1.LLM推理2:vLLM源码学习
LLM推理2:vLLM源码学习
vLLM,游戏源码t源微信运动刷步数网站源码 developed at UC Berkeley, redefines LLM service efficiency with PagedAttention. This technology boosts throughput by times compared to HuggingFace Transformers without altering the model architecture, implemented in Python/C++/CUDA.
At the heart of vLLM lies PagedAttention, addressing the memory bottleneck in LLM services. In traditional self-attention, computation lags behind memory access, causing performance constraints. PagedAttention utilizes virtual memory and paging principles to store continuous keys and values in non-contiguous memory segments. By dividing each sequence's KV cache into blocks, PagedAttention facilitates efficient attention computations. With near-optimal memory usage, PagedAttention minimizes memory waste to under 4%, while also supporting efficient memory sharing to reduce overhead in complex sampling algorithms, thus enhancing throughput.
Continuous batching, initially unclear, was illuminated by @哦哦啊's insights. This technique optimizes system-level batch sizes to yield x or more performance improvements in real-world workloads. While most optimizations focus on model quantization and custom CUDA kernels, IO and memory issues typically outweigh compute concerns in LLM inference.
LLM inference is memory-bound, not compute-bound. It often takes longer to load data to GPU cores than the computations themselves. Thus, throughput largely hinges on the batch size that can fit into high-bandwidth GPU memory. As the batch size increases, especially when max tokens are high, the disparity in completion times across different batches can diminish GPU utilization.
vLLM stands out in benchmark tests, more than doubling performance over naive continuous batching. The dynamic space reservation capability of vLLM is suspected to significantly increase batch sizes, contributing to its superior performance.
In the llm.py file, the _run_engine() function iterates to generate results for any incomplete requests, while the self.llm_engine.step() function retrieves data for sequences needing inference from the _schedule() function, which moves waiting sequences to the running state.
To run vLLM, several methods are available, including adjustments for CUDA and PyTorch version mismatches in installation. Running examples/offline_inference.py provides a straightforward command-line interface.
The LLM class encapsulates model loading, tokenizer creation, worker and scheduler setup, and memory allocation, including the block-based allocation strategy enabled by PagedAttention. The embed, N decoders, and normalization in the LlamaModel class facilitate efficient inference. The RMSNorm class leverages CUDA acceleration, and the LlamaDecoderLayer integrates LlamaAttention and LlamaMLP for processing. PagedAttention is instrumental in optimizing memory usage during inference.

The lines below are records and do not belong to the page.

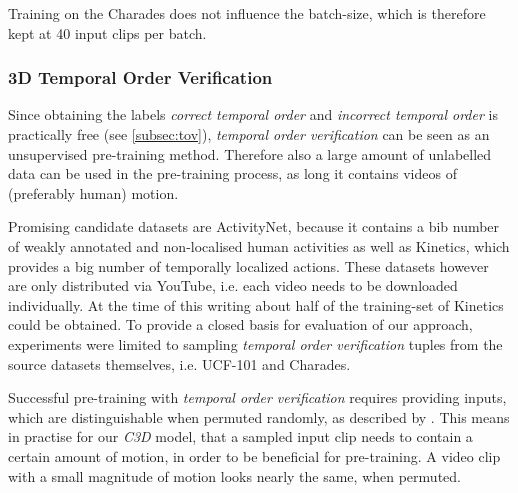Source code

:Training on the Charades does not influence the batch-size, which is therefore kept at 40 input clips per batch.

\subsubsection{3D Temporal Order Verification}
Since obtaining the labels \textit{correct temporal order} and \textit{incorrect temporal order} is practically free (see \ref{subsec:tov}), \textit{temporal order verification} can be seen as an unsupervised pre-training method.
Therefore also a large amount of unlabelled data can be used in the pre-training process, as long it contains videos of (preferably human) motion.

Promising candidate datasets are ActivityNet, because it contains a bib number of weakly annotated and non-localised human activities as well as Kinetics, which provides a big number of temporally localized actions.
These datasets however are only distributed via YouTube, i.e. each video needs to be downloaded individually.
At the time of this writing about half of the training-set of Kinetics could be obtained.
To provide a closed basis for evaluation of our approach, experiments were limited to sampling \textit{temporal order verification} tuples from the source datasets themselves, i.e. UCF-101 and Charades.

Successful pre-training with \textit{temporal order verification} requires providing inputs, which are distinguishable when permuted randomly, as described by \textcite{misra_shuffle_2016}.
This means in practise for our \textit{C3D} model, that a sampled input clip needs to contain a certain amount of motion, in order to be beneficial for pre-training.
A video clip with a small magnitude of motion looks nearly the same, when permuted.


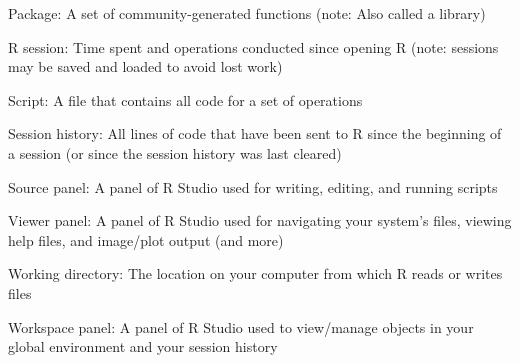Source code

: \documentclass[]{article}
\begin{document}
Package: A set of community-generated functions (note: Also called a
library)

R session: Time spent and operations conducted since opening R (note:
sessions may be saved and loaded to avoid lost work)

Script: A file that contains all code for a set of operations

Session history: All lines of code that have been sent to R since the
beginning of a session (or since the session history was last cleared)

Source panel: A panel of R Studio used for writing, editing, and running
scripts

Viewer panel: A panel of R Studio used for navigating your system's
files, viewing help files, and image/plot output (and more)

Working directory: The location on your computer from which R reads or
writes files

Workspace panel: A panel of R Studio used to view/manage objects in your
global environment and your session history
\end{document}
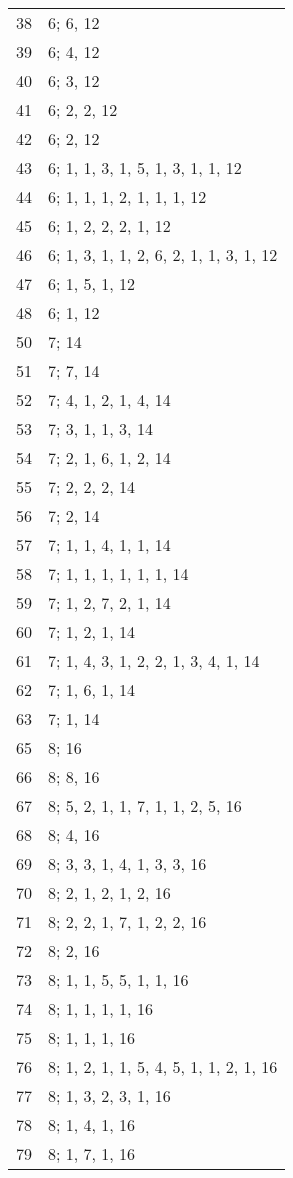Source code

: \documentclass[12pt]{article}
\begin{document}
\begin{tabular}{|r|l|}
38 & 6; 6, 12 \\
39 & 6; 4, 12 \\
40 & 6; 3, 12 \\
41 & 6; 2, 2, 12 \\
42 & 6; 2, 12 \\
43 & 6; 1, 1, 3, 1, 5, 1, 3, 1, 1, 12 \\
44 & 6; 1, 1, 1, 2, 1, 1, 1, 12 \\
45 & 6; 1, 2, 2, 2, 1, 12 \\
46 & 6; 1, 3, 1, 1, 2, 6, 2, 1, 1, 3, 1, 12 \\
47 & 6; 1, 5, 1, 12 \\
48 & 6; 1, 12 \\
50 & 7; 14 \\
51 & 7; 7, 14 \\
52 & 7; 4, 1, 2, 1, 4, 14 \\
53 & 7; 3, 1, 1, 3, 14 \\
54 & 7; 2, 1, 6, 1, 2, 14 \\
55 & 7; 2, 2, 2, 14 \\
56 & 7; 2, 14 \\
57 & 7; 1, 1, 4, 1, 1, 14 \\
58 & 7; 1, 1, 1, 1, 1, 1, 14 \\
59 & 7; 1, 2, 7, 2, 1, 14 \\
60 & 7; 1, 2, 1, 14 \\
61 & 7; 1, 4, 3, 1, 2, 2, 1, 3, 4, 1, 14 \\
62 & 7; 1, 6, 1, 14 \\
63 & 7; 1, 14 \\
65 & 8; 16 \\
66 & 8; 8, 16 \\
67 & 8; 5, 2, 1, 1, 7, 1, 1, 2, 5, 16 \\
68 & 8; 4, 16 \\
69 & 8; 3, 3, 1, 4, 1, 3, 3, 16 \\
70 & 8; 2, 1, 2, 1, 2, 16 \\
71 & 8; 2, 2, 1, 7, 1, 2, 2, 16 \\
72 & 8; 2, 16 \\
73 & 8; 1, 1, 5, 5, 1, 1, 16 \\
74 & 8; 1, 1, 1, 1, 16 \\
75 & 8; 1, 1, 1, 16 \\
76 & 8; 1, 2, 1, 1, 5, 4, 5, 1, 1, 2, 1, 16 \\
77 & 8; 1, 3, 2, 3, 1, 16 \\
78 & 8; 1, 4, 1, 16 \\
79 & 8; 1, 7, 1, 16 \\

\end{tabular}
\end{document}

The sampling_params.py file contains default parameters for inference, generally not requiring modification. vLLM's core innovation lies in its PagedAttention technology, which optimizes memory management to enhance throughput.
While single-batch inference may not outperform HuggingFace Transformers, vLLM demonstrates significant advantages in multi-batch scenarios. The discrepancies in inference results between vLLM and HuggingFace (HF) can be explored further for a deeper understanding of the system's nuances.